Instruction Governance: The Missing Layer of Enterprise AI (Part 3 of 4)
[Views are my own]
Part 3 – The Three Pillars of AI Governance
Most enterprises are now past the “one AI pilot” phase. You have dozens of teams, dozens of models, and far more prompts than anyone can count.
Each team has its own agent, its own prompt file, its own “quality bar”. When a customer, regulator, or CISO asks, “Why did the system answer this way?”, there is no single place to point to. No shared rules, no audit trail, and no clear owner of “truth”.
That is not a platform. That is a governance risk.
In Part 1 and Part 2 of this series, I stayed at the feature level:
- We replaced the lone “prompt genius” with a Governance Triad.
- We turned messy logs into clusters and a Golden Set of examples.
- We wired that Golden Set into LLM-as-Judge so we could test instructions on every change, not once per quarter.
That flow works well for a single product team. The problem is scale.
How do you stop “fifty teams, fifty prompts” from becoming a shadow prompt factory? Who owns ground truth across products and functions? How do you dial governance up for high-risk use cases without suffocating low-risk experimentation?

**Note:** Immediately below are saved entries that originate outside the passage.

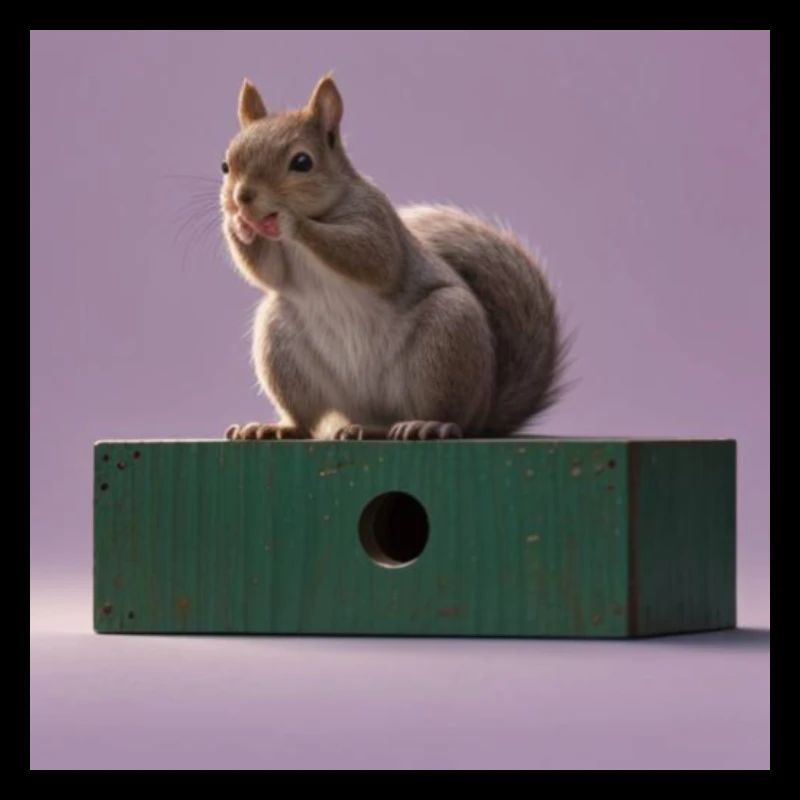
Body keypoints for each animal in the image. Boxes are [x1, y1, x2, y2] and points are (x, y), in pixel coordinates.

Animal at [221, 75, 568, 441]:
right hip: (281, 343)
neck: (326, 210)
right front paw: (237, 225)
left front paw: (289, 220)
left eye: (302, 162)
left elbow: (371, 257)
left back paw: (426, 423)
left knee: (449, 415)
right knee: (309, 419)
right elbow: (267, 272)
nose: (242, 198)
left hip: (446, 340)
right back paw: (283, 427)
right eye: (225, 165)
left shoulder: (377, 222)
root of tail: (485, 411)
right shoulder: (280, 263)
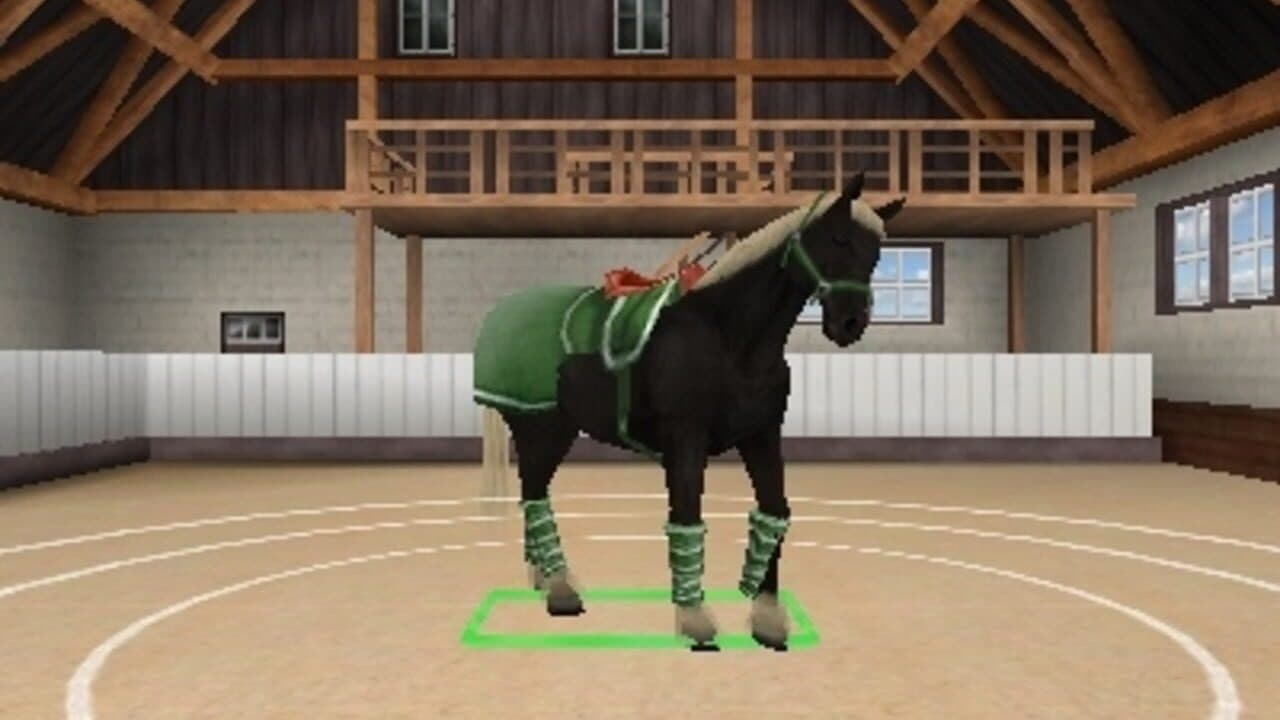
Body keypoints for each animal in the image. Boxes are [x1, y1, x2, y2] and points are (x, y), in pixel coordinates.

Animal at [473, 172, 903, 650]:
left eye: (877, 252)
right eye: (839, 238)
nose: (849, 325)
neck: (729, 338)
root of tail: (501, 313)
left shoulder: (763, 434)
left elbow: (773, 511)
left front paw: (768, 619)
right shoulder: (685, 439)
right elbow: (687, 517)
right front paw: (694, 618)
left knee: (534, 495)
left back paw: (546, 579)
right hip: (541, 428)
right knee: (533, 497)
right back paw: (561, 591)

This part is about that shift: from Prompt Engineering (an individual skill) to Instruction Governance (an organizational control).
Prompt engineering asks, “Can I get this model to behave?”
Instruction Governance asks, “Can our company prove, at any time, that the AI followed the rules we agreed to?”
It does not replace product discovery or data quality work. It sits on top of them. Discovery decides what good looks like. Governance enforces that the AI actually behaves that way, every time, in production.